SUARA PEMBACA

Universitas Ini Bukan yang Terbaik, Tapi Mampu Cetak Pemimpin Terbaik

Mahasiswanya menegah-ke bawah, terlihat sederhana serta polos adanya, adab menjadi standar reputasinya.

Cerita dimulai dari sini.
Tetap saja, saya merasa bangga bahwa lulus dari kampus ini, dosennya sederhana & tawadhu, kampusnya biasa saja, tidak menjadikan reputasi adalah segala-galanya.
Wacana keilmuan & Keislaman adalah purposed besar perpaduan smart people sejalan dengan wise people baginya.

Semua mengalir dalam ekosistem belajar berbagi keteladanan sebagai jatidiri, adab serta legacy yang dibawa mereka dalam kemuliaan diri, begitulah kampus Muhammadiyah melatih jiwa-jiwa polos berderap untuk jalan berkelok diujung masa kelak nanti.

Hari ini disaat paradoxal pola kebijakan pendidikan nasional yang kehilangan arah, serta banyak kampus berbuat sebatas memoles reputasi dengan berjual beli gelar, demi gengsi para pejabat negeri, memenuhi hasrat untuk mencari ruang profit belaka, malah Muhammadiyah menuai prestasi, QS index reputasi tumbuh dan naik significant. Apresiasi sebagai pengakuan membanjiri ruang civitas akademika sejumlah kampus Muhammadiyah.

Kita semua tahu atas realitas bahwasanya Muhammadiyah, tetap bertahan dengan SPP murah meriahnya, naik tak seberapa setiap tahunnya, demi upaya terjangkau untuk anak-anak tak mampu negeri ini, Muhammadiyah memahami bahwa pendidikan adalah hak bagi rakyat Indonesia.
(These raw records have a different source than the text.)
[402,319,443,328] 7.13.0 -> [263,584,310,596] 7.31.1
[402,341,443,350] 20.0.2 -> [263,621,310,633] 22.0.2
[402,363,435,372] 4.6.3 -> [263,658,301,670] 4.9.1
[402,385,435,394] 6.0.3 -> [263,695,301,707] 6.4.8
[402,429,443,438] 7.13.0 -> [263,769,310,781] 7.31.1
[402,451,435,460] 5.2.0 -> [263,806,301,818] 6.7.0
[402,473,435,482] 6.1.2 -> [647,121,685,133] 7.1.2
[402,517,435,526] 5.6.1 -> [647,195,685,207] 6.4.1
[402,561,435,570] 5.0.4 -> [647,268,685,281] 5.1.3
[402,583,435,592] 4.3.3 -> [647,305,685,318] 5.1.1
Kita semua tahu, banyak yang mendaftar karena murahnya.
Kita semua tahu yang mendaftar tidak ada pilihan kampus baginya.
Kita semua tahu bahwa terkadang ini bukan pilihan utamanya.

Tapi cerita menjadi berbeda, disaat kampus-kampus papan atas yang jaim menjaga reputasi, berlomba mencari potensi-kapabilitas talentanya, sebagai kriteria dan syarat mutlak untuk diterima, di kampus Muhammadiyah malah membuka ruang kepada siapapun yang ingin masuk dan dapat belajar sebagai kesadaran atas hak dasar bagi siapapun anak negeri dalam pilihan di 147 universitas di pelosok negeri, sebagai pintu gerbang-kawah candradimuka terbaik, didukung pula dengan sikap moral para pendidik dengan sabar dan tawadhu; mereka membasuh, mendidik dan menempa penuh welas asih serta keteladanan.

Mereka yang tadinya biasa saja, seiring waktu berjalan mereka menjadi hebat luar biasa, tentu sosok talenta unggul bersiap untuk menjadi key player penentu arah cita cita pendiri bangsa.

Demikianlah guru-guru sosok pendidik Muhammadiyah yang sederhana dan tanpa pamrih menyemai nilai-nilai kemuhammadiyahan serta akidah keislaman sebagai values, patut disadari hakikat pendidikan, etika moral serta adab akan tumbuh menjadi belief jati diri mereka bila kebijakan pendidikan menyertakan karakter menjadi prioritasnya.

Siapapun mereka atas asal, warna kulit, etnis, agama dan peradaban, bukan ukuran bagi Muhammadiyah untuk melakoni dengan sepenuh hati, Muhammadiyah paham betul arti pluralisme, keragaman serta nasionalisme bagaimana hal ini mengiringi nilai nilai inti akidahnya.

Muhammadiyah mempunyai jalan panjang dan berkelok atas problem bangsa, gaduh politik tidak sertamerta bereuforia dan latah cawe-cawe atasnya. Pak Haedar Nashir punya sikap moral atas kebijakan pendidikan tidak untuk diperjualbelikan atas nama politik praktis, tetapi mendidik adalah amanah para pendiri bangsa yang patut dijaga kualitas dan keberlanjutannya.